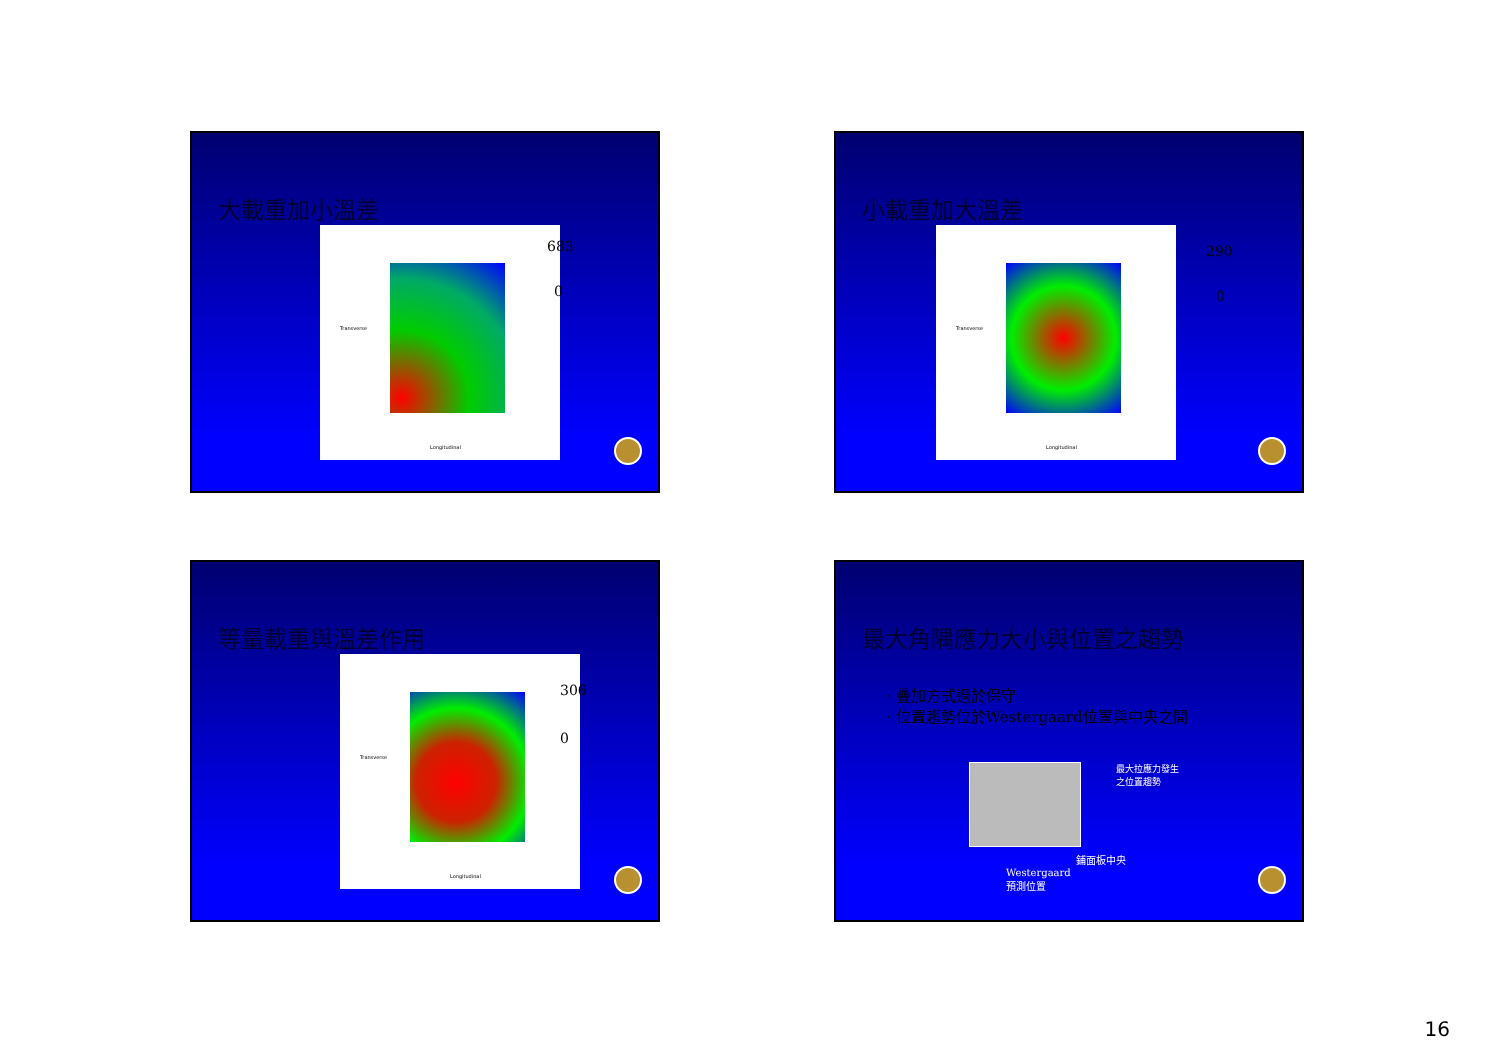大載重加小溫差
Longitudinal
Transverse
683
0
小載重加大溫差
Longitudinal
Transverse
290
0
等量載重與溫差作用
Longitudinal
Transverse
306
0
最大角隅應力大小與位置之趨勢
· 疊加方式過於保守
· 位置趨勢位於Westergaard位置與中央之間
最大拉應力發生
之位置趨勢
鋪面板中央
Westergaard
預測位置
16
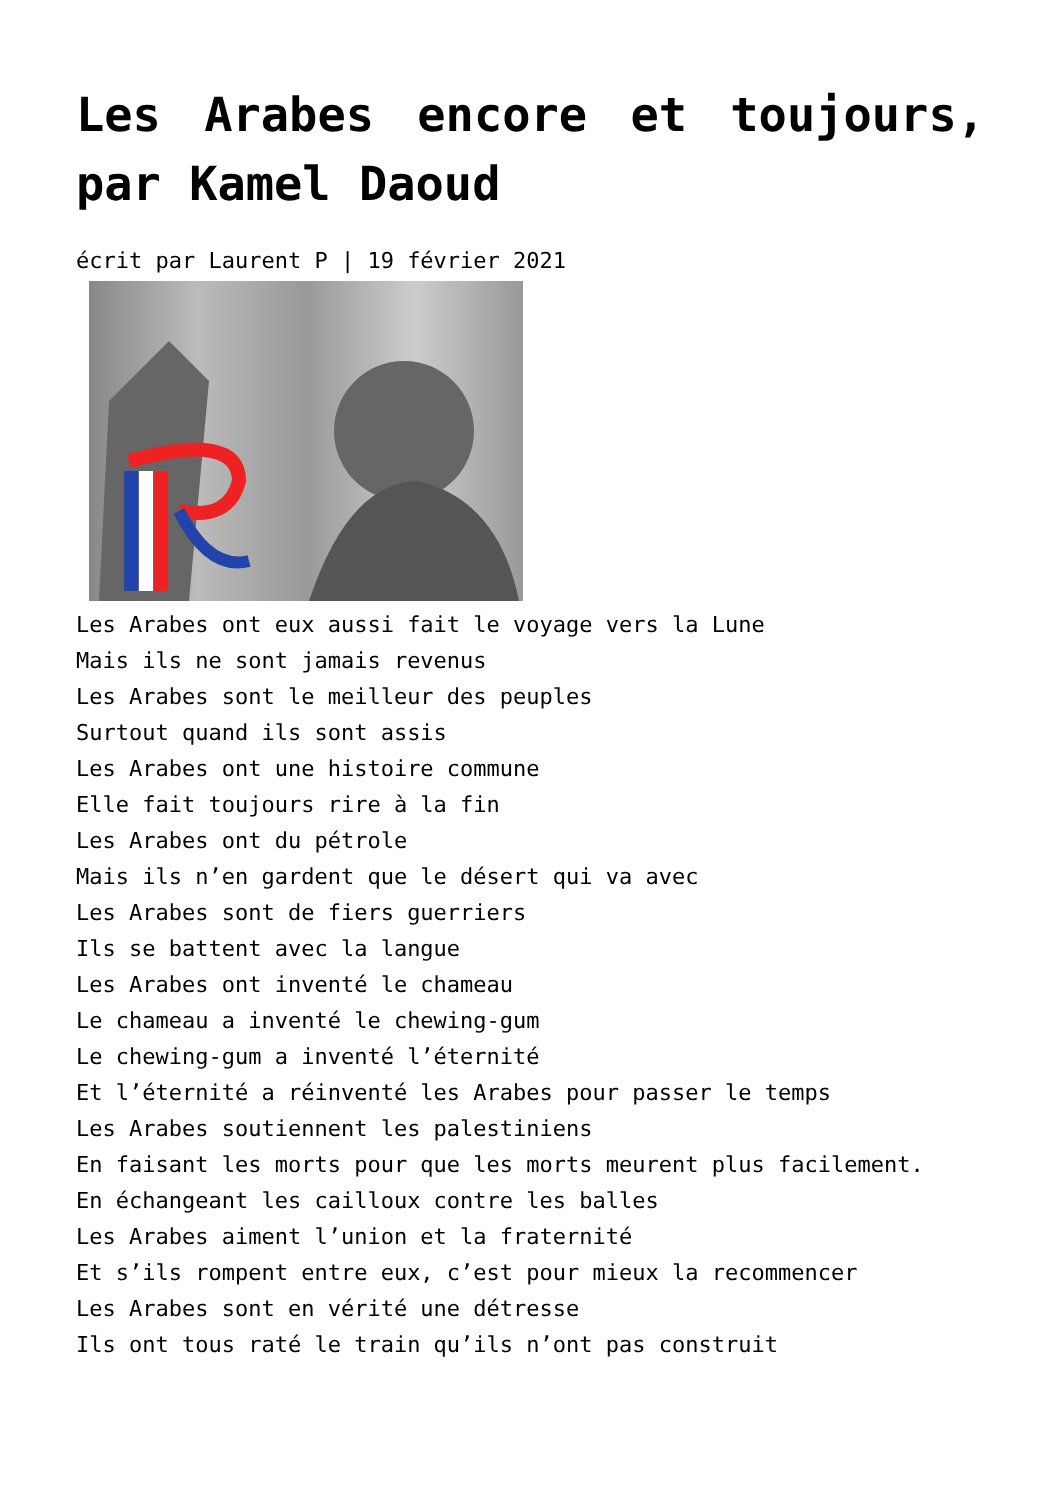Les Arabes encore et toujours, par Kamel Daoud
écrit par Laurent P | 19 février 2021
Les Arabes ont eux aussi fait le voyage vers la Lune
Mais ils ne sont jamais revenus
Les Arabes sont le meilleur des peuples
Surtout quand ils sont assis
Les Arabes ont une histoire commune
Elle fait toujours rire à la fin
Les Arabes ont du pétrole
Mais ils n’en gardent que le désert qui va avec
Les Arabes sont de fiers guerriers
Ils se battent avec la langue
Les Arabes ont inventé le chameau
Le chameau a inventé le chewing-gum
Le chewing-gum a inventé l’éternité
Et l’éternité a réinventé les Arabes pour passer le temps
Les Arabes soutiennent les palestiniens
En faisant les morts pour que les morts meurent plus facilement.
En échangeant les cailloux contre les balles
Les Arabes aiment l’union et la fraternité
Et s’ils rompent entre eux, c’est pour mieux la recommencer
Les Arabes sont en vérité une détresse
Ils ont tous raté le train qu’ils n’ont pas construit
---+---
- [WHAT YOU SHOULD DO] Identify each line of the material where the word "fait" shows up, and copy it.

- [YOUR RESPONSE]
Les Arabes ont eux aussi fait le voyage vers la Lune
Elle fait toujours rire à la fin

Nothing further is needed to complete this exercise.